The Apostles are consistent with their urgings to show hospitality: “Practice hospitality” (Romans 12:13); “Show hospitality” (1 Timothy 5:10). And even more, when they are workers in the kingdom: “Show hospitality to such men so that we may work together for the truth” (3 John 1:8). But there is a limit to this: “If anyone comes to you and does not bring this teaching (of Christ), do not take him into your house or welcome him. Anyone who welcomes him shares in his wicked work” (2 John 1:10-11). John was applying that specifically to false teachers and to those who deny Christ. We must not support their ministry. Today, at a time when we seldom invite people off the street to sleep in our homes (as a way of supporting ministry), we must also apply this to sending or giving donations of money to those who preach false doctrine. Give your gifts to your church to support the work there within your fellowship. And here is a good place to add: “Watch out for those who cause divisions and put obstacles in your way that are contrary to the teaching you have learned. Keep away from them” (Romans 16:17). This is what Isaiah also said: “Those who should guide this people mislead them, and those who are guided are led astray” (Isaiah 9:16).
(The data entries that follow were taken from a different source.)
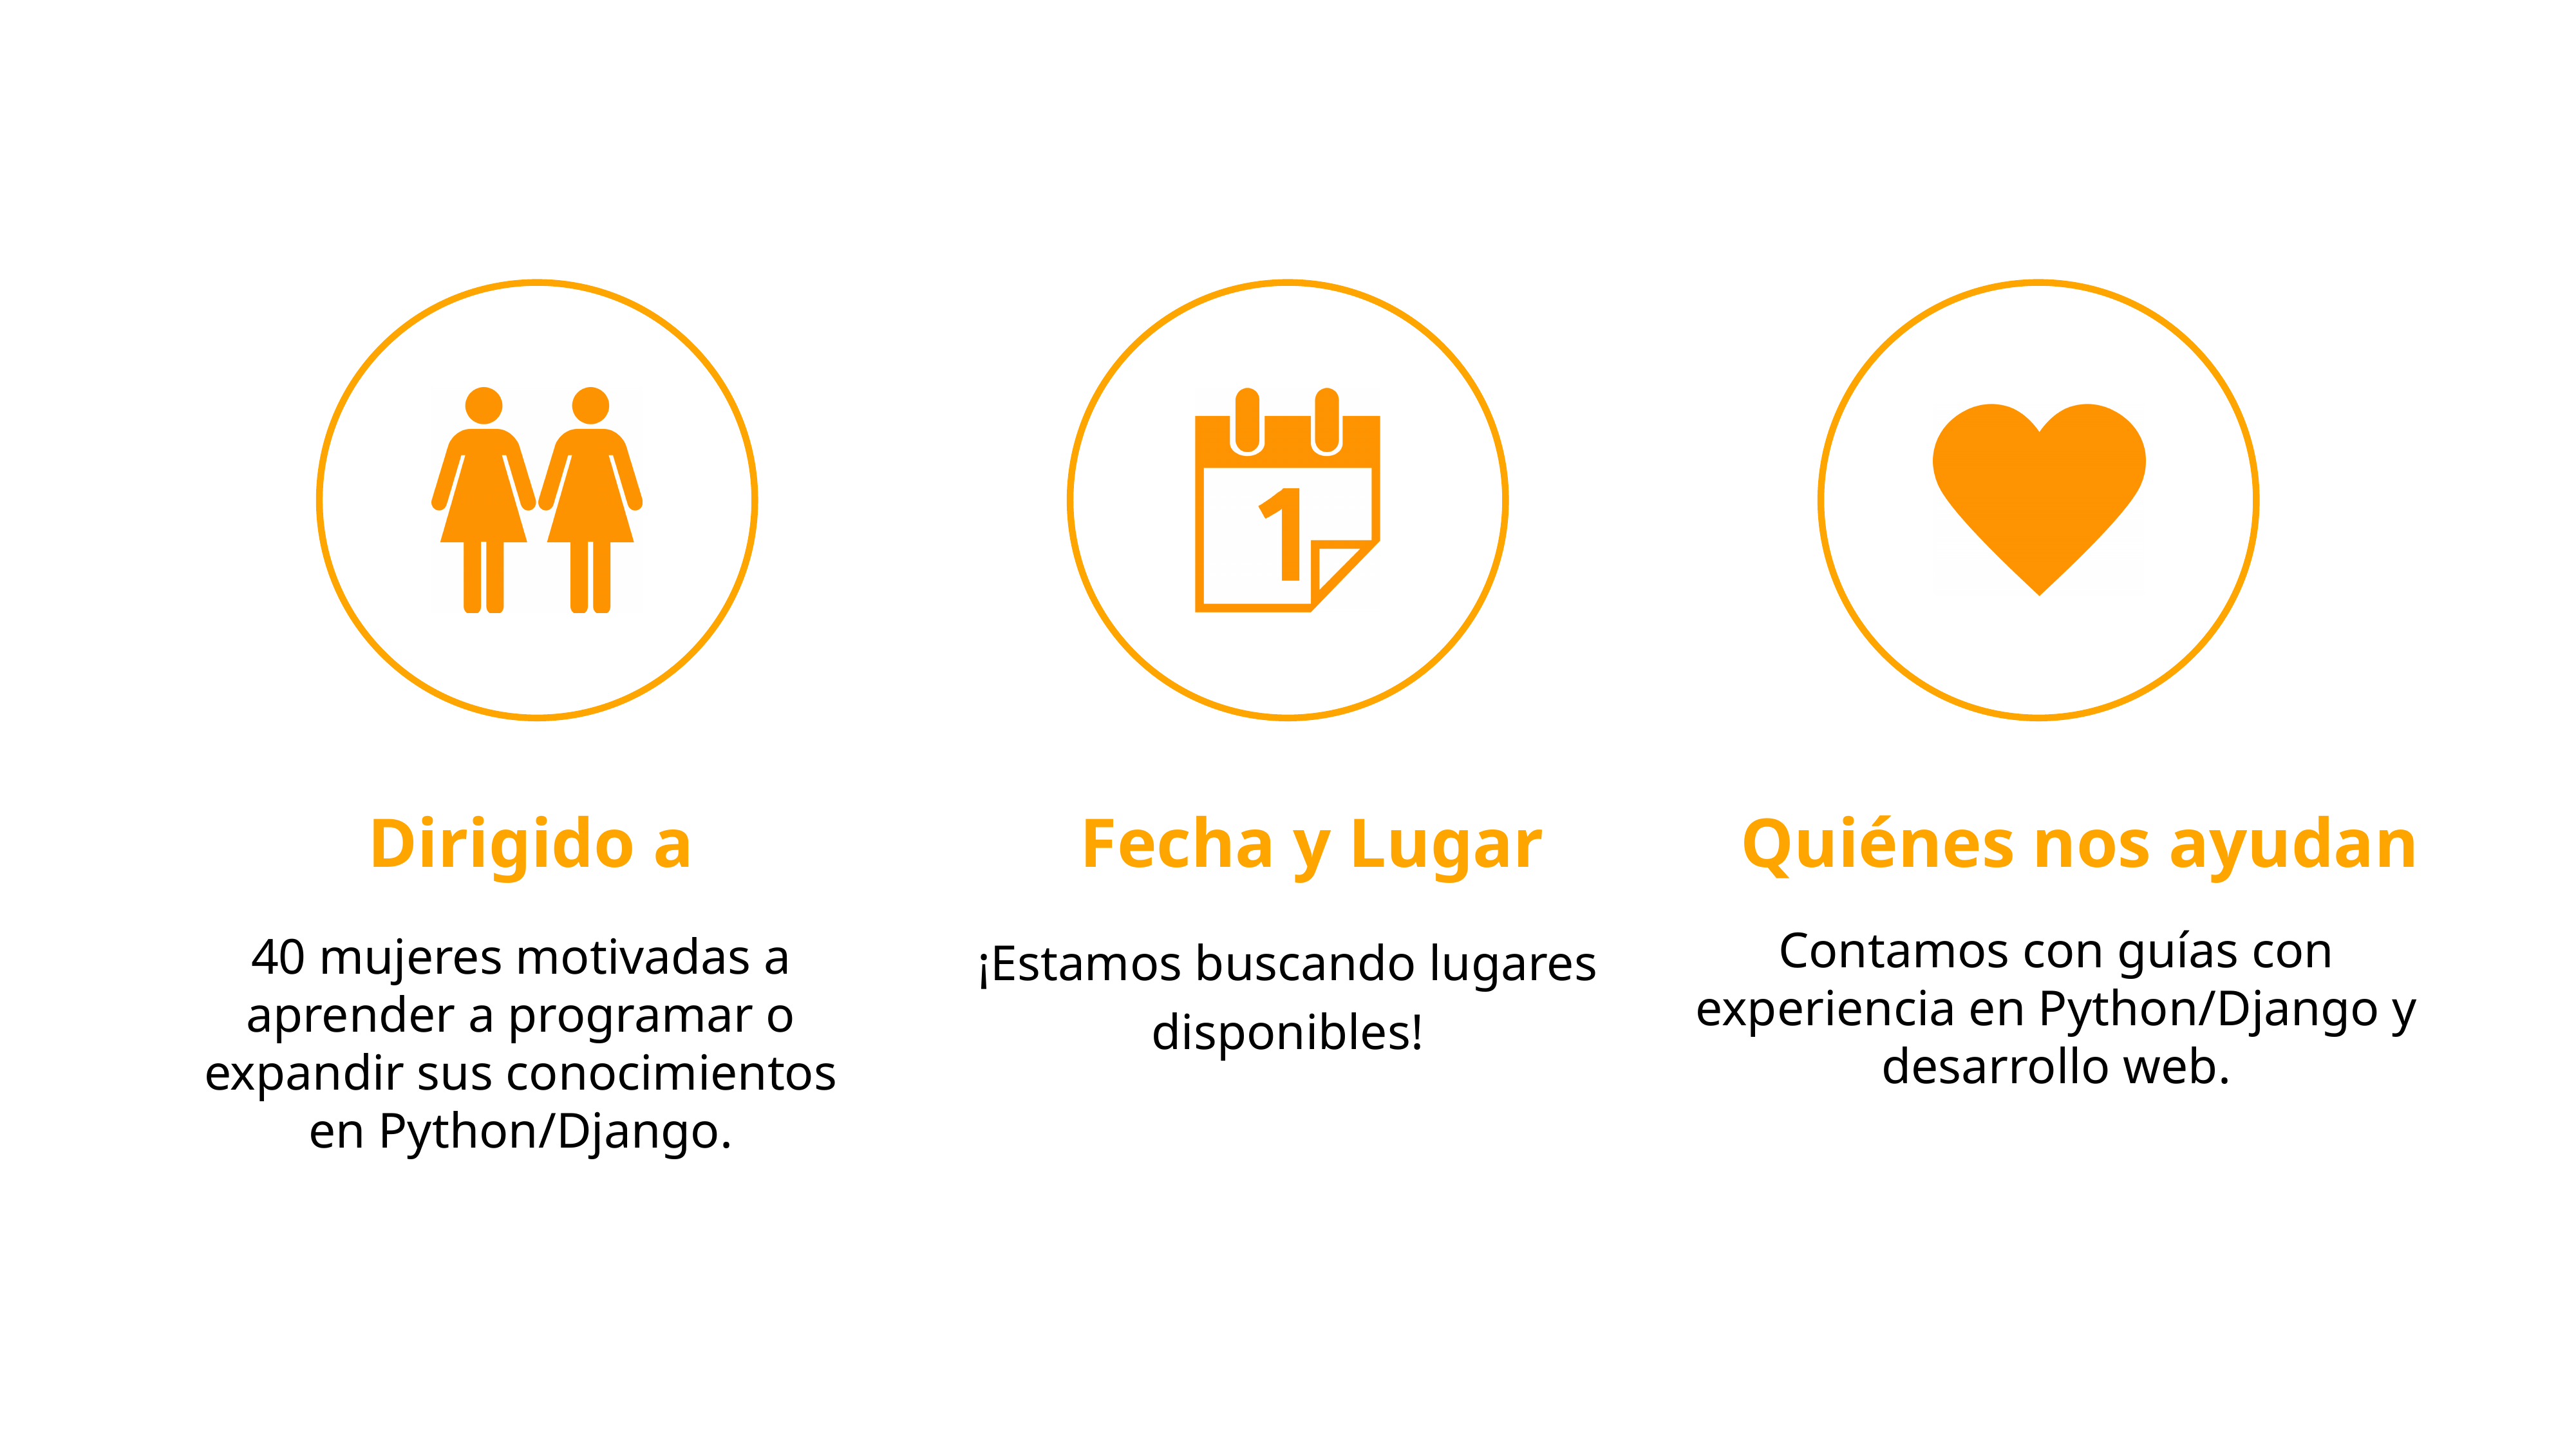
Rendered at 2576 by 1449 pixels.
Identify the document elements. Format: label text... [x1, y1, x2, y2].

picture [1195, 388, 1380, 612]
text_box Quiénes nos ayudan [1735, 794, 2510, 886]
text_box 40 mujeres motivadas a aprender a programar o expandir sus conocimientos en Python/Django. [182, 925, 860, 1295]
text_box Fecha y Lugar [1075, 794, 1615, 886]
text_box ¡Estamos buscando lugares disponibles! [965, 920, 1610, 1257]
text_box Contamos con guías con experiencia en Python/Django y desarrollo web. [1682, 919, 2431, 1297]
picture [1933, 404, 2146, 596]
picture [431, 387, 643, 613]
text_box Dirigido a [362, 794, 818, 886]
So: Do not offer hospitality or support to anyone who comes teaching anything apart from Christ. But as for everyone else, offer hospitality! When you see children in your neighborhood, stop and buy the lemonade they sell. When your neighbor has a rummage sale, go and say hello even if you don’t plan to buy anything. Give your offerings to your church week by week and support the ministry there. And when someone wants to know about the faith you have, take time to share your faith. If you don’t know what to say, begin with the Apostles’ Creed, and let them ask questions. Your Sunday school faith will carry you along, and the Holy Spirit will give you enough words to share.